Vernon Coleman and The Spectator magazine


I have reported The Spectator to the Press Complaints Commission for publishing an article which is the most pathetic piece of misconceived drivel I've read about me since 1979 when a local paper, now long defunct, published a piece which spelt my name three different ways in the first five paragraphs.

The article in The Spectator was written by Rachel Johnson, sister of Boris Johnson, the editor of The Spectator.

I don't in the slightest mind Boris getting his relatives to knock off bits and pieces for his magazine - a bit of nepotism goes a long way these days - but he should hire someone to check out what they write.

I had my doubts about whether Rachel knew which end of a pen to write with when I spoke to her. She asked me if I could make a living out of writing and seemed a little put out that one of my novels had been made into a movie, but it was when she asked if all the advertisements for my books didn't cut into the profits that I really began to think that Boris ought perhaps to use her for something a little less intellectually demanding - wrapping up copies of The Spectator and sending them out to subscribers for example.

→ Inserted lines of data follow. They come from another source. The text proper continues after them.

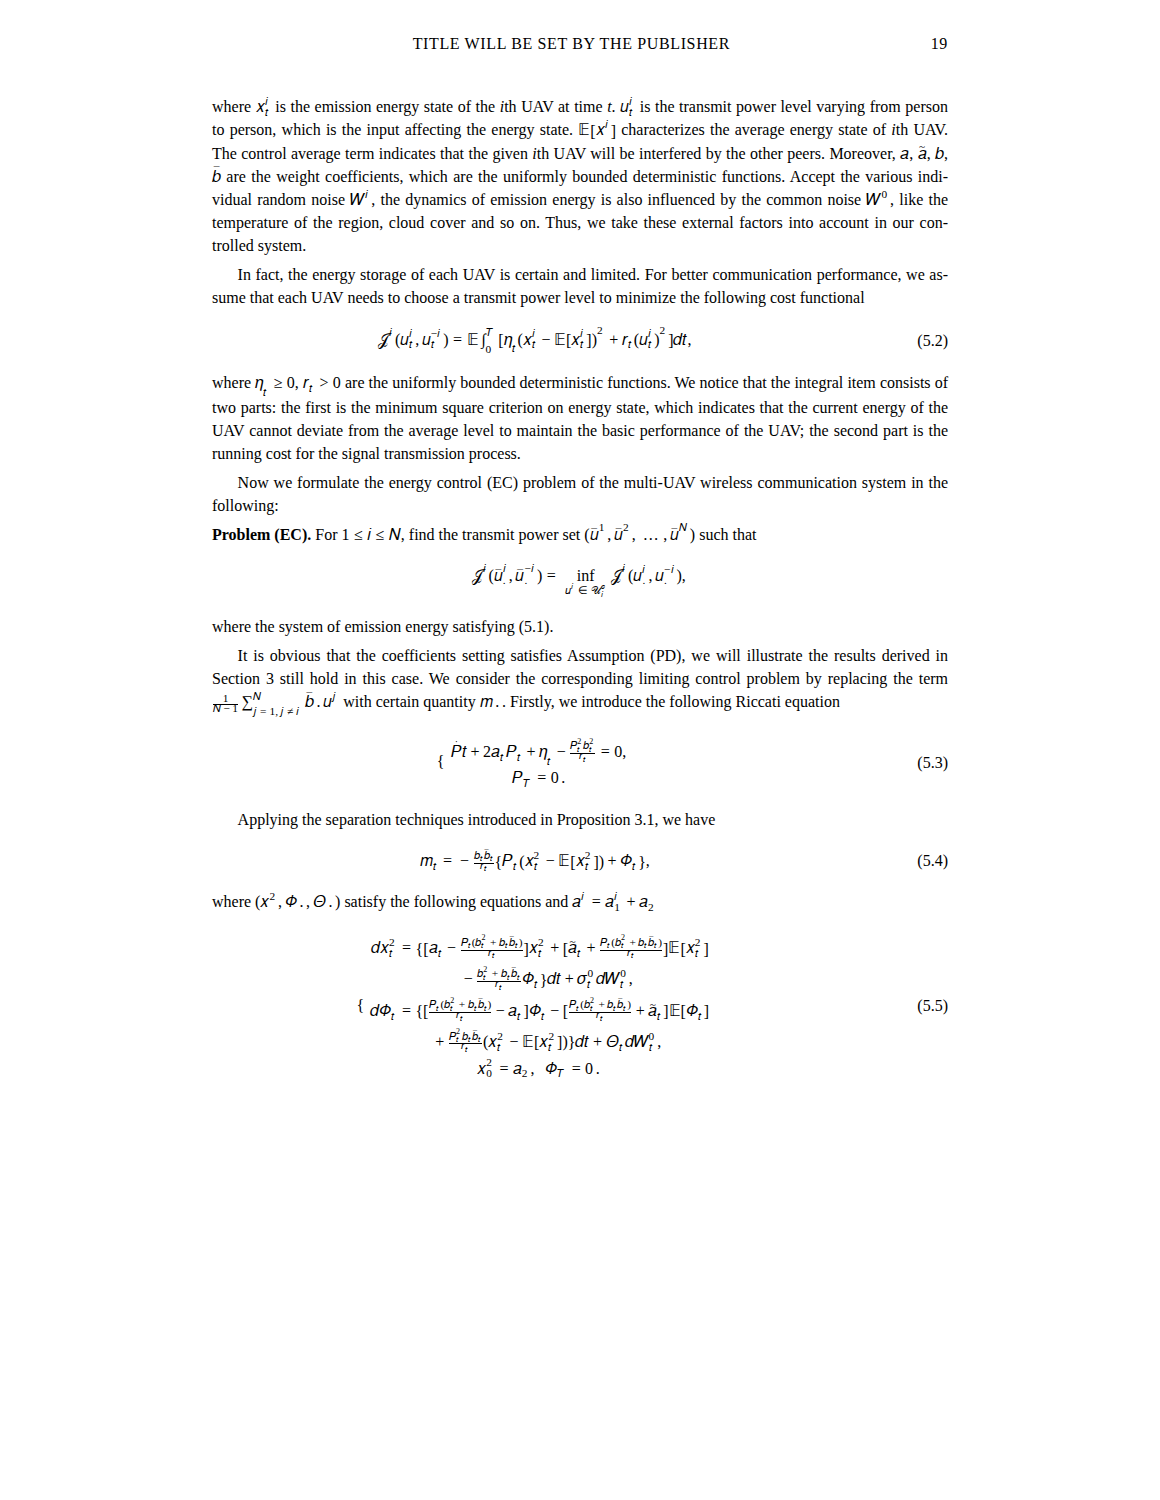TITLE WILL BE SET BY THE PUBLISHER 19
where xti is the emission energy state of the ith UAV at time t. uti is the transmit power level varying from person to person, which is the input affecting the energy state. 𝔼[xi] characterizes the average energy state of ith UAV. The control average term indicates that the given ith UAV will be interfered by the other peers. Moreover, a, a~, b, b¯ are the weight coefficients, which are the uniformly bounded deterministic functions. Accept the various individual random noise Wi, the dynamics of emission energy is also influenced by the common noise W0, like the temperature of the region, cloud cover and so on. Thus, we take these external factors into account in our controlled system.
In fact, the energy storage of each UAV is certain and limited. For better communication performance, we assume that each UAV needs to choose a transmit power level to minimize the following cost functional
𝒥i (uti,ut−i) = 𝔼 ∫0T [ ηt (xti−𝔼[xti])2 + rt (uti)2 ] dt, (5.2)
where ηt≥0, rt>0 are the uniformly bounded deterministic functions. We notice that the integral item consists of two parts: the first is the minimum square criterion on energy state, which indicates that the current energy of the UAV cannot deviate from the average level to maintain the basic performance of the UAV; the second part is the running cost for the signal transmission process.
Now we formulate the energy control (EC) problem of the multi-UAV wireless communication system in the following:
Problem (EC). For 1≤i≤N, find the transmit power set (u¯1,u¯2,…,u¯N) such that
𝒥i (u¯.i,u¯.−i) = infui∈𝒰ic 𝒥i (u.i,u.−i) ,
where the system of emission energy satisfying (5.1).
It is obvious that the coefficients setting satisfies Assumption (PD), we will illustrate the results derived in Section 3 still hold in this case. We consider the corresponding limiting control problem by replacing the term 1N−1∑j=1,j≠iNb¯.uj with certain quantity m.. Firstly, we introduce the following Riccati equation
{ P˙t +2atPt +ηt − Pt2bt2rt =0, PT=0. (5.3)
Applying the separation techniques introduced in Proposition 3.1, we have
mt = − btb¯trt { Pt (xt2−𝔼[xt2]) + Φt } , (5.4)
where (x2,Φ.,Θ.) satisfy the following equations and ai=a1i+a2
{ dxt2 = { [ at − Pt(bt2+btb¯t)rt ] xt2 + [ a~t + Pt(bt2+btb¯t)rt ] 𝔼[xt2] − bt2+btb¯trt Φt } dt + σt0 dWt0 , dΦt = { [ Pt(bt2+btb¯t)rt − at ] Φt − [ Pt(bt2+btb¯t)rt + a~t ] 𝔼[Φt] + Pt2btb¯trt (xt2−𝔼[xt2]) } dt + Θt dWt0 , x02 = a2 , ΦT = 0 . (5.5)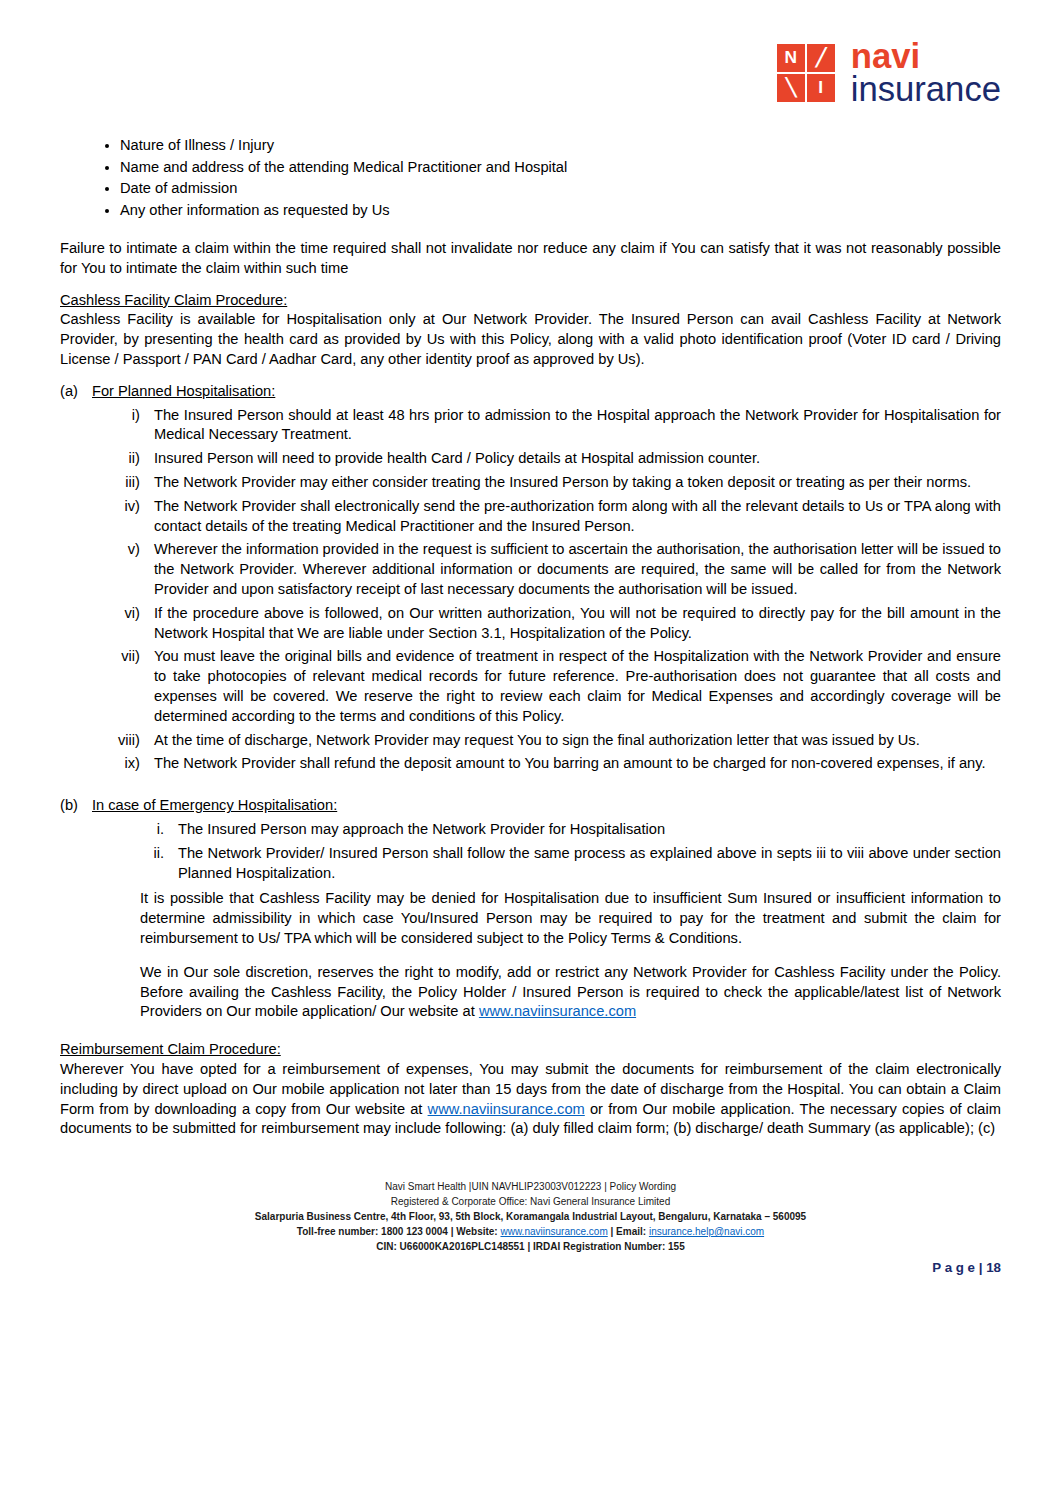| N | ╱ |
| ╲ | I |
navi
insurance
Nature of Illness / Injury
Name and address of the attending Medical Practitioner and Hospital
Date of admission
Any other information as requested by Us
Failure to intimate a claim within the time required shall not invalidate nor reduce any claim if You can satisfy that it was not reasonably possible for You to intimate the claim within such time
Cashless Facility Claim Procedure:
Cashless Facility is available for Hospitalisation only at Our Network Provider. The Insured Person can avail Cashless Facility at Network Provider, by presenting the health card as provided by Us with this Policy, along with a valid photo identification proof (Voter ID card / Driving License / Passport / PAN Card / Aadhar Card, any other identity proof as approved by Us).
(a)
For Planned Hospitalisation:
i) The Insured Person should at least 48 hrs prior to admission to the Hospital approach the Network Provider for Hospitalisation for Medical Necessary Treatment.
ii) Insured Person will need to provide health Card / Policy details at Hospital admission counter.
iii) The Network Provider may either consider treating the Insured Person by taking a token deposit or treating as per their norms.
iv) The Network Provider shall electronically send the pre-authorization form along with all the relevant details to Us or TPA along with contact details of the treating Medical Practitioner and the Insured Person.
v) Wherever the information provided in the request is sufficient to ascertain the authorisation, the authorisation letter will be issued to the Network Provider. Wherever additional information or documents are required, the same will be called for from the Network Provider and upon satisfactory receipt of last necessary documents the authorisation will be issued.
vi) If the procedure above is followed, on Our written authorization, You will not be required to directly pay for the bill amount in the Network Hospital that We are liable under Section 3.1, Hospitalization of the Policy.
vii) You must leave the original bills and evidence of treatment in respect of the Hospitalization with the Network Provider and ensure to take photocopies of relevant medical records for future reference. Pre-authorisation does not guarantee that all costs and expenses will be covered. We reserve the right to review each claim for Medical Expenses and accordingly coverage will be determined according to the terms and conditions of this Policy.
viii) At the time of discharge, Network Provider may request You to sign the final authorization letter that was issued by Us.
ix) The Network Provider shall refund the deposit amount to You barring an amount to be charged for non-covered expenses, if any.
(b)
In case of Emergency Hospitalisation:
i. The Insured Person may approach the Network Provider for Hospitalisation
ii. The Network Provider/ Insured Person shall follow the same process as explained above in septs iii to viii above under section Planned Hospitalization.
It is possible that Cashless Facility may be denied for Hospitalisation due to insufficient Sum Insured or insufficient information to determine admissibility in which case You/Insured Person may be required to pay for the treatment and submit the claim for reimbursement to Us/ TPA which will be considered subject to the Policy Terms & Conditions.
We in Our sole discretion, reserves the right to modify, add or restrict any Network Provider for Cashless Facility under the Policy. Before availing the Cashless Facility, the Policy Holder / Insured Person is required to check the applicable/latest list of Network Providers on Our mobile application/ Our website at www.naviinsurance.com
Reimbursement Claim Procedure:
Wherever You have opted for a reimbursement of expenses, You may submit the documents for reimbursement of the claim electronically including by direct upload on Our mobile application not later than 15 days from the date of discharge from the Hospital. You can obtain a Claim Form from by downloading a copy from Our website at www.naviinsurance.com or from Our mobile application. The necessary copies of claim documents to be submitted for reimbursement may include following: (a) duly filled claim form; (b) discharge/ death Summary (as applicable); (c)
Navi Smart Health |UIN NAVHLIP23003V012223 | Policy Wording
Registered & Corporate Office: Navi General Insurance Limited
Salarpuria Business Centre, 4th Floor, 93, 5th Block, Koramangala Industrial Layout, Bengaluru, Karnataka – 560095
Toll-free number: 1800 123 0004 | Website: www.naviinsurance.com | Email: insurance.help@navi.com
CIN: U66000KA2016PLC148551 | IRDAI Registration Number: 155
P a g e | 18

The main errors Rachel made were:

a) Instead of simply asking or looking me up in a reference book she took a wild guess at my age. She didn't even get in the right decade.
b) She claimed that advertisements for my book, Rogue Nation started appearing last month. Actually, they started appearing in April 2003 - eleven months ago.
c) She claimed that Penguin published my early fiction. They didn't. Pan published fiction and non-fiction. Penguin published only non-fiction.
d) She claimed that literary agents Curtis Brown turned down my book, Alice's Diary. Tricky. I left Curtis Brown five years before I wrote Alice's Diary.